Collected data:

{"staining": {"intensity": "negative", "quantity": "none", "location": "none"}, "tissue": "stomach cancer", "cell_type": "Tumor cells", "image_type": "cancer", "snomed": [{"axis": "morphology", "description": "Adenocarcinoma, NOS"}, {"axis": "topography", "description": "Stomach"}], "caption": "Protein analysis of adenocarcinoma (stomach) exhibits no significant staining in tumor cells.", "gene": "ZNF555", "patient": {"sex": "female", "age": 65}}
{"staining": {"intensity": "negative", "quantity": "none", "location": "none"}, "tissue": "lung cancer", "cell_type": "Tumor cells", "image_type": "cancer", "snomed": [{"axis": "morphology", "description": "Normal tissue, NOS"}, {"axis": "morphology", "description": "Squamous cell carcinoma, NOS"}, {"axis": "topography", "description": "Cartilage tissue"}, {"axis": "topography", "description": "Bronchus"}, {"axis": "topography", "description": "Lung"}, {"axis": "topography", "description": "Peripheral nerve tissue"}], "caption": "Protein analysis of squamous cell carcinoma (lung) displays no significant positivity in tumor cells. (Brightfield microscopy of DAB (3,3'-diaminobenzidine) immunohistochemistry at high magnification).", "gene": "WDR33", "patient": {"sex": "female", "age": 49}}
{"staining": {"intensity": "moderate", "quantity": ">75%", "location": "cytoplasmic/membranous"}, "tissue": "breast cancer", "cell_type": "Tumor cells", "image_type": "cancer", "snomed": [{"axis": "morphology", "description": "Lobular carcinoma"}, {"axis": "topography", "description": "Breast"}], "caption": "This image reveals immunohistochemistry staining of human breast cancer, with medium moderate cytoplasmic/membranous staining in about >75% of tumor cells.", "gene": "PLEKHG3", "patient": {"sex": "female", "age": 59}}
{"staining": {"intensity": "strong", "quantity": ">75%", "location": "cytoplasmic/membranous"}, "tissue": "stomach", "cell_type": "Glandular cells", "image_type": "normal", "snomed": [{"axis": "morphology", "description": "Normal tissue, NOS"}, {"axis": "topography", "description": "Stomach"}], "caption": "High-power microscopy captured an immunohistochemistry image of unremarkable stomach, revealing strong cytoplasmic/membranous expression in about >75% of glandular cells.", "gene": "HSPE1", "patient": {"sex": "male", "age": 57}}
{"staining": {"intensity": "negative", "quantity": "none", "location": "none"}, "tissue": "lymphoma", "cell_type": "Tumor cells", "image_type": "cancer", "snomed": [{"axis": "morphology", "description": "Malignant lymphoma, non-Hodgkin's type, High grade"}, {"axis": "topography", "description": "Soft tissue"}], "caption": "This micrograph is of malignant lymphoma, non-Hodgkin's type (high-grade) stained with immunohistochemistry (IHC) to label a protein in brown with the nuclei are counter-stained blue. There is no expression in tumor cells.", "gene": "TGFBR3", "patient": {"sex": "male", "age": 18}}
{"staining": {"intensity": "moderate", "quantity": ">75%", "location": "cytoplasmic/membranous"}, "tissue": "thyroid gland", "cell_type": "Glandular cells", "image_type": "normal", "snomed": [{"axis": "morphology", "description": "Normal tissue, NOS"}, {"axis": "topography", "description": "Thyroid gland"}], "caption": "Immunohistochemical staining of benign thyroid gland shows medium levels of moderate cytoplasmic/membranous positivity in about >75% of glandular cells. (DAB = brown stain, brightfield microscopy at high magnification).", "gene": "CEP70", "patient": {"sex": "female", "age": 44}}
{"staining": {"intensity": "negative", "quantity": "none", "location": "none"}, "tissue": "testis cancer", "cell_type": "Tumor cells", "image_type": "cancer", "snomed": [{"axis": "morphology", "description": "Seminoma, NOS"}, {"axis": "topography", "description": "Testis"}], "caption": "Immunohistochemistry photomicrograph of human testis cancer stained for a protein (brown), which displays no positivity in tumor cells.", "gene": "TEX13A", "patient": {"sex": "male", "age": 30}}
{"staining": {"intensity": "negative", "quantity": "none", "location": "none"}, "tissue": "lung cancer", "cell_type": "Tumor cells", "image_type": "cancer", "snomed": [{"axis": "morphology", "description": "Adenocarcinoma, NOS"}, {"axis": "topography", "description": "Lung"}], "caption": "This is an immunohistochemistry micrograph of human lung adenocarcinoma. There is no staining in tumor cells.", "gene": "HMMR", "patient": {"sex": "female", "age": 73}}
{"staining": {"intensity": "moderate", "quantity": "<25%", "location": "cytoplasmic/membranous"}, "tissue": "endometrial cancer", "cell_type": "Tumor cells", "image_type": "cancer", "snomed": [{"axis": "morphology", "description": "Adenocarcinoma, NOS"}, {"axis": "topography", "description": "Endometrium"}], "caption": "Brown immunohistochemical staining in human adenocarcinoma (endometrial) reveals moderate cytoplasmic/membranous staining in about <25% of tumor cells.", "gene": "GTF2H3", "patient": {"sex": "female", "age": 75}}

YOUR ASSIGNMENT: From the first line through the last, give the data above again exactly.

SOLUTION:
{"staining": {"intensity": "negative", "quantity": "none", "location": "none"}, "tissue": "stomach cancer", "cell_type": "Tumor cells", "image_type": "cancer", "snomed": [{"axis": "morphology", "description": "Adenocarcinoma, NOS"}, {"axis": "topography", "description": "Stomach"}], "caption": "Protein analysis of adenocarcinoma (stomach) exhibits no significant staining in tumor cells.", "gene": "ZNF555", "patient": {"sex": "female", "age": 65}}
{"staining": {"intensity": "negative", "quantity": "none", "location": "none"}, "tissue": "lung cancer", "cell_type": "Tumor cells", "image_type": "cancer", "snomed": [{"axis": "morphology", "description": "Normal tissue, NOS"}, {"axis": "morphology", "description": "Squamous cell carcinoma, NOS"}, {"axis": "topography", "description": "Cartilage tissue"}, {"axis": "topography", "description": "Bronchus"}, {"axis": "topography", "description": "Lung"}, {"axis": "topography", "description": "Peripheral nerve tissue"}], "caption": "Protein analysis of squamous cell carcinoma (lung) displays no significant positivity in tumor cells. (Brightfield microscopy of DAB (3,3'-diaminobenzidine) immunohistochemistry at high magnification).", "gene": "WDR33", "patient": {"sex": "female", "age": 49}}
{"staining": {"intensity": "moderate", "quantity": ">75%", "location": "cytoplasmic/membranous"}, "tissue": "breast cancer", "cell_type": "Tumor cells", "image_type": "cancer", "snomed": [{"axis": "morphology", "description": "Lobular carcinoma"}, {"axis": "topography", "description": "Breast"}], "caption": "This image reveals immunohistochemistry staining of human breast cancer, with medium moderate cytoplasmic/membranous staining in about >75% of tumor cells.", "gene": "PLEKHG3", "patient": {"sex": "female", "age": 59}}
{"staining": {"intensity": "strong", "quantity": ">75%", "location": "cytoplasmic/membranous"}, "tissue": "stomach", "cell_type": "Glandular cells", "image_type": "normal", "snomed": [{"axis": "morphology", "description": "Normal tissue, NOS"}, {"axis": "topography", "description": "Stomach"}], "caption": "High-power microscopy captured an immunohistochemistry image of unremarkable stomach, revealing strong cytoplasmic/membranous expression in about >75% of glandular cells.", "gene": "HSPE1", "patient": {"sex": "male", "age": 57}}
{"staining": {"intensity": "negative", "quantity": "none", "location": "none"}, "tissue": "lymphoma", "cell_type": "Tumor cells", "image_type": "cancer", "snomed": [{"axis": "morphology", "description": "Malignant lymphoma, non-Hodgkin's type, High grade"}, {"axis": "topography", "description": "Soft tissue"}], "caption": "This micrograph is of malignant lymphoma, non-Hodgkin's type (high-grade) stained with immunohistochemistry (IHC) to label a protein in brown with the nuclei are counter-stained blue. There is no expression in tumor cells.", "gene": "TGFBR3", "patient": {"sex": "male", "age": 18}}
{"staining": {"intensity": "moderate", "quantity": ">75%", "location": "cytoplasmic/membranous"}, "tissue": "thyroid gland", "cell_type": "Glandular cells", "image_type": "normal", "snomed": [{"axis": "morphology", "description": "Normal tissue, NOS"}, {"axis": "topography", "description": "Thyroid gland"}], "caption": "Immunohistochemical staining of benign thyroid gland shows medium levels of moderate cytoplasmic/membranous positivity in about >75% of glandular cells. (DAB = brown stain, brightfield microscopy at high magnification).", "gene": "CEP70", "patient": {"sex": "female", "age": 44}}
{"staining": {"intensity": "negative", "quantity": "none", "location": "none"}, "tissue": "testis cancer", "cell_type": "Tumor cells", "image_type": "cancer", "snomed": [{"axis": "morphology", "description": "Seminoma, NOS"}, {"axis": "topography", "description": "Testis"}], "caption": "Immunohistochemistry photomicrograph of human testis cancer stained for a protein (brown), which displays no positivity in tumor cells.", "gene": "TEX13A", "patient": {"sex": "male", "age": 30}}
{"staining": {"intensity": "negative", "quantity": "none", "location": "none"}, "tissue": "lung cancer", "cell_type": "Tumor cells", "image_type": "cancer", "snomed": [{"axis": "morphology", "description": "Adenocarcinoma, NOS"}, {"axis": "topography", "description": "Lung"}], "caption": "This is an immunohistochemistry micrograph of human lung adenocarcinoma. There is no staining in tumor cells.", "gene": "HMMR", "patient": {"sex": "female", "age": 73}}
{"staining": {"intensity": "moderate", "quantity": "<25%", "location": "cytoplasmic/membranous"}, "tissue": "endometrial cancer", "cell_type": "Tumor cells", "image_type": "cancer", "snomed": [{"axis": "morphology", "description": "Adenocarcinoma, NOS"}, {"axis": "topography", "description": "Endometrium"}], "caption": "Brown immunohistochemical staining in human adenocarcinoma (endometrial) reveals moderate cytoplasmic/membranous staining in about <25% of tumor cells.", "gene": "GTF2H3", "patient": {"sex": "female", "age": 75}}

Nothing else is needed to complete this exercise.